[[ Data provided open ]]

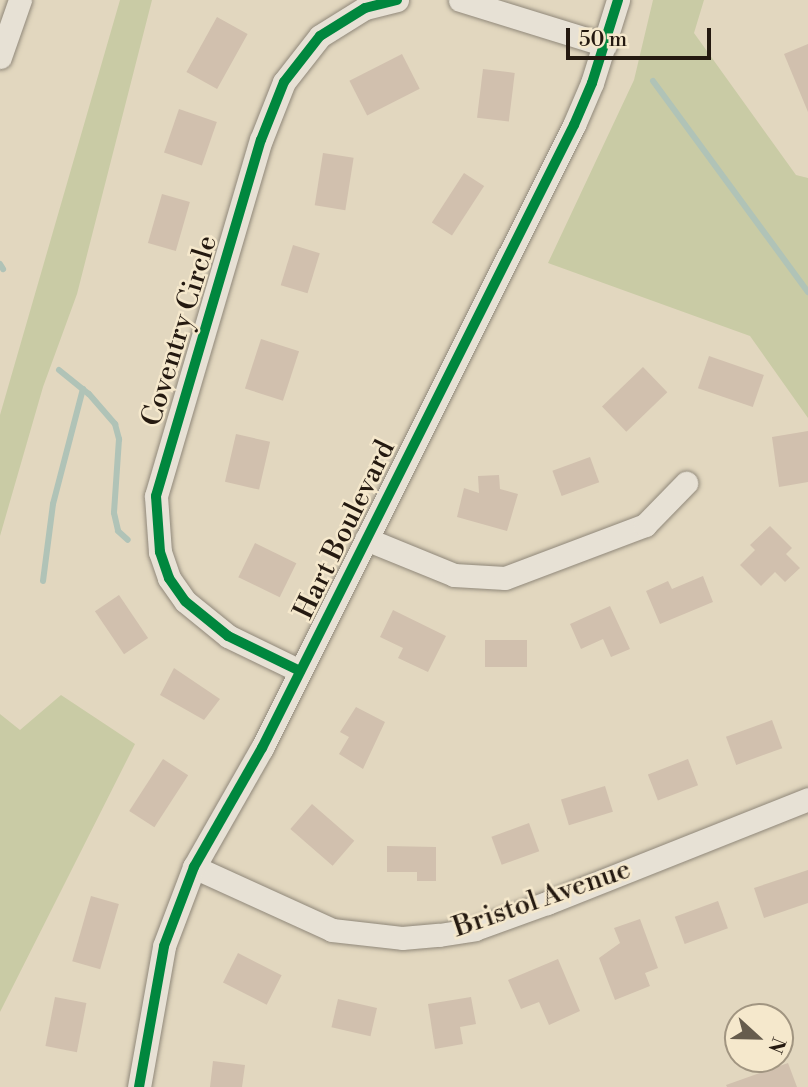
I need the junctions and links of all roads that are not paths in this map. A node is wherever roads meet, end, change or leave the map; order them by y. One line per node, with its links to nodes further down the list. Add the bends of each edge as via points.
1 (20, 0): 6 (street)
2 (397, 0): 9 (street, Coventry Circle, via 365,8 320,36 284,82 261,140 156,496 160,552 169,578 185,601 228,636)
3 (460, 0): 5 (street)
4 (618, 0): 5 (street, Hart Boulevard)
5 (605, 45): 8 (street, Hart Boulevard, via 579,113)
6 (0, 57)
7 (686, 483): 8 (street, via 645,525 505,578 454,575)
8 (366, 539): 9 (street, Hart Boulevard)
9 (300, 671): 11 (street, Hart Boulevard)
10 (808, 799): 11 (street, Bristol Avenue, via 522,912 475,929 439,935 402,938 332,930)
11 (194, 867): 12 (street, Hart Boulevard, via 164,946)
12 (139, 1087)

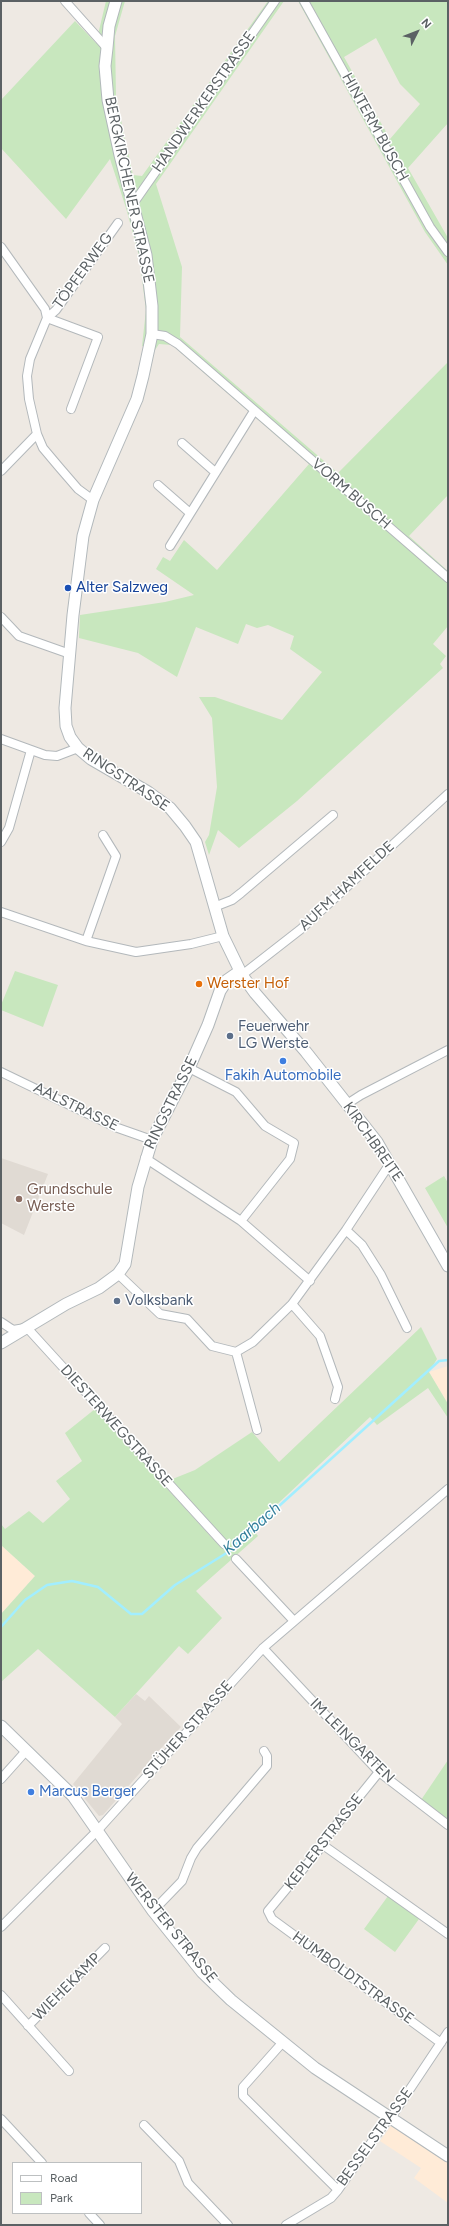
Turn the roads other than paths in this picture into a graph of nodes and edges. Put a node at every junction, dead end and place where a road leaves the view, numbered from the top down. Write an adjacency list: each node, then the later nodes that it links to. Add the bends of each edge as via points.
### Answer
1 (65, 1): 5 (street)
2 (116, 1): 5 (street, BERGKIRCHENER STRASSE, via 109,26)
3 (275, 1): 6 (street, HANDWERKERSTRASSE)
4 (304, 1): 9 (street, HINTERM BUSCH, via 430,227)
5 (107, 48): 6 (street, BERGKIRCHENER STRASSE, via 108,100)
6 (133, 204): 11 (street, BERGKIRCHENER STRASSE, via 146,255 152,306)
7 (118, 223): 10 (street, TÖPFERWEG, via 56,310)
8 (1, 247): 10 (street, via 45,309)
9 (448, 252)
10 (47, 318): 12 (street, via 98,337); 14 (street, via 30,359 27,376)
11 (152, 334): 13 (street, VORM BUSCH, via 164,336 175,342); 19 (street, BERGKIRCHENER STRASSE, via 137,399)
12 (71, 409)
13 (254, 411): 17 (street); 22 (street, VORM BUSCH)
14 (36, 434): 16 (street); 19 (street, via 43,448 59,467 78,489)
15 (182, 443): 17 (street)
16 (1, 471)
17 (215, 472): 20 (street)
18 (158, 485): 20 (street)
19 (93, 500): 24 (street, BERGKIRCHENER STRASSE, via 79,562)
20 (190, 513): 21 (street)
21 (170, 546)
22 (448, 578)
23 (1, 617): 24 (street, via 19,636)
24 (70, 654): 26 (street, BERGKIRCHENER STRASSE, via 65,708 68,731)
25 (1, 739): 27 (street, RINGSTRASSE)
26 (78, 748): 27 (street, RINGSTRASSE, via 57,756); 32 (street, RINGSTRASSE, via 91,759 148,792 170,808 196,842)
27 (31, 750): 31 (street, via 9,828)
28 (448, 794): 36 (street, AUFM HAMFELDE, via 301,929)
29 (333, 814): 32 (street, via 241,894)
30 (103, 836): 35 (street, via 116,856)
31 (1, 842)
32 (214, 907): 34 (street, RINGSTRASSE)
33 (1, 912): 35 (street)
34 (223, 936): 35 (street, via 191,944 136,952); 36 (street, RINGSTRASSE)
35 (86, 941)
36 (241, 973): 38 (street, RINGSTRASSE, via 227,980 220,991); 40 (street, KIRCHBREITE, via 255,994)
37 (448, 1050): 40 (street)
38 (189, 1068): 41 (street, RINGSTRASSE); 44 (street, via 236,1092 265,1126 294,1143 290,1159)
39 (1, 1072): 41 (street, AALSTRASSE, via 27,1082 115,1127)
40 (347, 1104): 43 (street, KIRCHBREITE)
41 (152, 1140): 42 (street, RINGSTRASSE)
42 (145, 1158): 44 (street); 47 (street, RINGSTRASSE, via 128,1254)
43 (391, 1165): 45 (street); 46 (street, KIRCHBREITE)
44 (241, 1221): 48 (street)
45 (346, 1230): 48 (street); 52 (street, via 362,1245 381,1275)
46 (448, 1266)
47 (118, 1274): 51 (street, RINGSTRASSE, via 99,1288); 54 (street, via 160,1314 188,1319 212,1346)
48 (310, 1281): 49 (street)
49 (292, 1304): 54 (street, via 253,1342); 55 (street, via 320,1336 338,1387)
50 (1, 1322): 51 (street, via 13,1330)
51 (25, 1328): 53 (street, RINGSTRASSE); 58 (street, DIESTERWEGSTRASSE)
52 (407, 1328)
53 (1, 1343)
54 (236, 1352): 56 (street)
55 (335, 1399)
56 (257, 1430)
57 (448, 1489): 60 (street, STÜHER STRASSE)
58 (224, 1544)
59 (236, 1559): 60 (street)
60 (294, 1621): 61 (street, STÜHER STRASSE)
61 (263, 1648): 65 (street, IM LEINGARTEN); 68 (street, STÜHER STRASSE)
62 (1, 1726): 63 (street, WERSTER STRASSE)
63 (26, 1751): 66 (street); 68 (street, WERSTER STRASSE, via 73,1796)
64 (264, 1751): 70 (street, via 267,1766 197,1848 182,1881)
65 (379, 1772): 67 (street, IM LEINGARTEN); 69 (street, KEPLERSTRASSE, via 325,1838)
66 (1, 1779)
67 (448, 1825)
68 (98, 1830): 70 (street, WERSTER STRASSE); 72 (street, STÜHER STRASSE)
69 (323, 1845): 71 (street, KEPLERSTRASSE); 73 (street)
70 (154, 1911): 78 (street, WERSTER STRASSE, via 202,1972 245,2013)
71 (268, 1912): 79 (street, HUMBOLDTSTRASSE, via 272,1919)
72 (1, 1927)
73 (448, 1934)
74 (105, 1948): 76 (street, WIEHEKAMP)
75 (1, 1995): 76 (street, WIEHEKAMP)
76 (28, 2026): 80 (street, WIEHEKAMP)
77 (448, 2032): 79 (street, BESSELSTRASSE)
78 (283, 2042): 81 (street, WERSTER STRASSE, via 315,2068); 86 (street, via 242,2087 243,2096)
79 (441, 2042): 81 (street, BESSELSTRASSE)
80 (69, 2071)
81 (390, 2118): 84 (street, WERSTER STRASSE); 86 (street, BESSELSTRASSE)
82 (1, 2119): 85 (street)
83 (144, 2125): 89 (street, via 179,2161 188,2183)
84 (448, 2156)
85 (41, 2162)
86 (338, 2190): 90 (street, BESSELSTRASSE, via 331,2198)
87 (90, 2214): 88 (street)
88 (100, 2225)
89 (228, 2225)
90 (286, 2225)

[[ Data provided closed ]]

Task instructions —
Reproduce the records, all of them, word for word; omit the pictures.

Written solution —
I need the junctions and links of all roads that are not paths in this map. A node is wherever roads meet, end, change or leave the map; order them by y. One line per node, with its links to nodes further down the list. Add the bends of each edge as via points.
1 (20, 0): 6 (street)
2 (397, 0): 9 (street, Coventry Circle, via 365,8 320,36 284,82 261,140 156,496 160,552 169,578 185,601 228,636)
3 (460, 0): 5 (street)
4 (618, 0): 5 (street, Hart Boulevard)
5 (605, 45): 8 (street, Hart Boulevard, via 579,113)
6 (0, 57)
7 (686, 483): 8 (street, via 645,525 505,578 454,575)
8 (366, 539): 9 (street, Hart Boulevard)
9 (300, 671): 11 (street, Hart Boulevard)
10 (808, 799): 11 (street, Bristol Avenue, via 522,912 475,929 439,935 402,938 332,930)
11 (194, 867): 12 (street, Hart Boulevard, via 164,946)
12 (139, 1087)

Turn the roads other than paths in this picture into a graph of nodes and edges. Put a node at every junction, dead end and place where a road leaves the view, numbered from the top down. Write an adjacency list: each node, then the later nodes that it links to. Add the bends of each edge as via points.
### Answer
1 (65, 1): 5 (street)
2 (116, 1): 5 (street, BERGKIRCHENER STRASSE, via 109,26)
3 (275, 1): 6 (street, HANDWERKERSTRASSE)
4 (304, 1): 9 (street, HINTERM BUSCH, via 430,227)
5 (107, 48): 6 (street, BERGKIRCHENER STRASSE, via 108,100)
6 (133, 204): 11 (street, BERGKIRCHENER STRASSE, via 146,255 152,306)
7 (118, 223): 10 (street, TÖPFERWEG, via 56,310)
8 (1, 247): 10 (street, via 45,309)
9 (448, 252)
10 (47, 318): 12 (street, via 98,337); 14 (street, via 30,359 27,376)
11 (152, 334): 13 (street, VORM BUSCH, via 164,336 175,342); 19 (street, BERGKIRCHENER STRASSE, via 137,399)
12 (71, 409)
13 (254, 411): 17 (street); 22 (street, VORM BUSCH)
14 (36, 434): 16 (street); 19 (street, via 43,448 59,467 78,489)
15 (182, 443): 17 (street)
16 (1, 471)
17 (215, 472): 20 (street)
18 (158, 485): 20 (street)
19 (93, 500): 24 (street, BERGKIRCHENER STRASSE, via 79,562)
20 (190, 513): 21 (street)
21 (170, 546)
22 (448, 578)
23 (1, 617): 24 (street, via 19,636)
24 (70, 654): 26 (street, BERGKIRCHENER STRASSE, via 65,708 68,731)
25 (1, 739): 27 (street, RINGSTRASSE)
26 (78, 748): 27 (street, RINGSTRASSE, via 57,756); 32 (street, RINGSTRASSE, via 91,759 148,792 170,808 196,842)
27 (31, 750): 31 (street, via 9,828)
28 (448, 794): 36 (street, AUFM HAMFELDE, via 301,929)
29 (333, 814): 32 (street, via 241,894)
30 (103, 836): 35 (street, via 116,856)
31 (1, 842)
32 (214, 907): 34 (street, RINGSTRASSE)
33 (1, 912): 35 (street)
34 (223, 936): 35 (street, via 191,944 136,952); 36 (street, RINGSTRASSE)
35 (86, 941)
36 (241, 973): 38 (street, RINGSTRASSE, via 227,980 220,991); 40 (street, KIRCHBREITE, via 255,994)
37 (448, 1050): 40 (street)
38 (189, 1068): 41 (street, RINGSTRASSE); 44 (street, via 236,1092 265,1126 294,1143 290,1159)
39 (1, 1072): 41 (street, AALSTRASSE, via 27,1082 115,1127)
40 (347, 1104): 43 (street, KIRCHBREITE)
41 (152, 1140): 42 (street, RINGSTRASSE)
42 (145, 1158): 44 (street); 47 (street, RINGSTRASSE, via 128,1254)
43 (391, 1165): 45 (street); 46 (street, KIRCHBREITE)
44 (241, 1221): 48 (street)
45 (346, 1230): 48 (street); 52 (street, via 362,1245 381,1275)
46 (448, 1266)
47 (118, 1274): 51 (street, RINGSTRASSE, via 99,1288); 54 (street, via 160,1314 188,1319 212,1346)
48 (310, 1281): 49 (street)
49 (292, 1304): 54 (street, via 253,1342); 55 (street, via 320,1336 338,1387)
50 (1, 1322): 51 (street, via 13,1330)
51 (25, 1328): 53 (street, RINGSTRASSE); 58 (street, DIESTERWEGSTRASSE)
52 (407, 1328)
53 (1, 1343)
54 (236, 1352): 56 (street)
55 (335, 1399)
56 (257, 1430)
57 (448, 1489): 60 (street, STÜHER STRASSE)
58 (224, 1544)
59 (236, 1559): 60 (street)
60 (294, 1621): 61 (street, STÜHER STRASSE)
61 (263, 1648): 65 (street, IM LEINGARTEN); 68 (street, STÜHER STRASSE)
62 (1, 1726): 63 (street, WERSTER STRASSE)
63 (26, 1751): 66 (street); 68 (street, WERSTER STRASSE, via 73,1796)
64 (264, 1751): 70 (street, via 267,1766 197,1848 182,1881)
65 (379, 1772): 67 (street, IM LEINGARTEN); 69 (street, KEPLERSTRASSE, via 325,1838)
66 (1, 1779)
67 (448, 1825)
68 (98, 1830): 70 (street, WERSTER STRASSE); 72 (street, STÜHER STRASSE)
69 (323, 1845): 71 (street, KEPLERSTRASSE); 73 (street)
70 (154, 1911): 78 (street, WERSTER STRASSE, via 202,1972 245,2013)
71 (268, 1912): 79 (street, HUMBOLDTSTRASSE, via 272,1919)
72 (1, 1927)
73 (448, 1934)
74 (105, 1948): 76 (street, WIEHEKAMP)
75 (1, 1995): 76 (street, WIEHEKAMP)
76 (28, 2026): 80 (street, WIEHEKAMP)
77 (448, 2032): 79 (street, BESSELSTRASSE)
78 (283, 2042): 81 (street, WERSTER STRASSE, via 315,2068); 86 (street, via 242,2087 243,2096)
79 (441, 2042): 81 (street, BESSELSTRASSE)
80 (69, 2071)
81 (390, 2118): 84 (street, WERSTER STRASSE); 86 (street, BESSELSTRASSE)
82 (1, 2119): 85 (street)
83 (144, 2125): 89 (street, via 179,2161 188,2183)
84 (448, 2156)
85 (41, 2162)
86 (338, 2190): 90 (street, BESSELSTRASSE, via 331,2198)
87 (90, 2214): 88 (street)
88 (100, 2225)
89 (228, 2225)
90 (286, 2225)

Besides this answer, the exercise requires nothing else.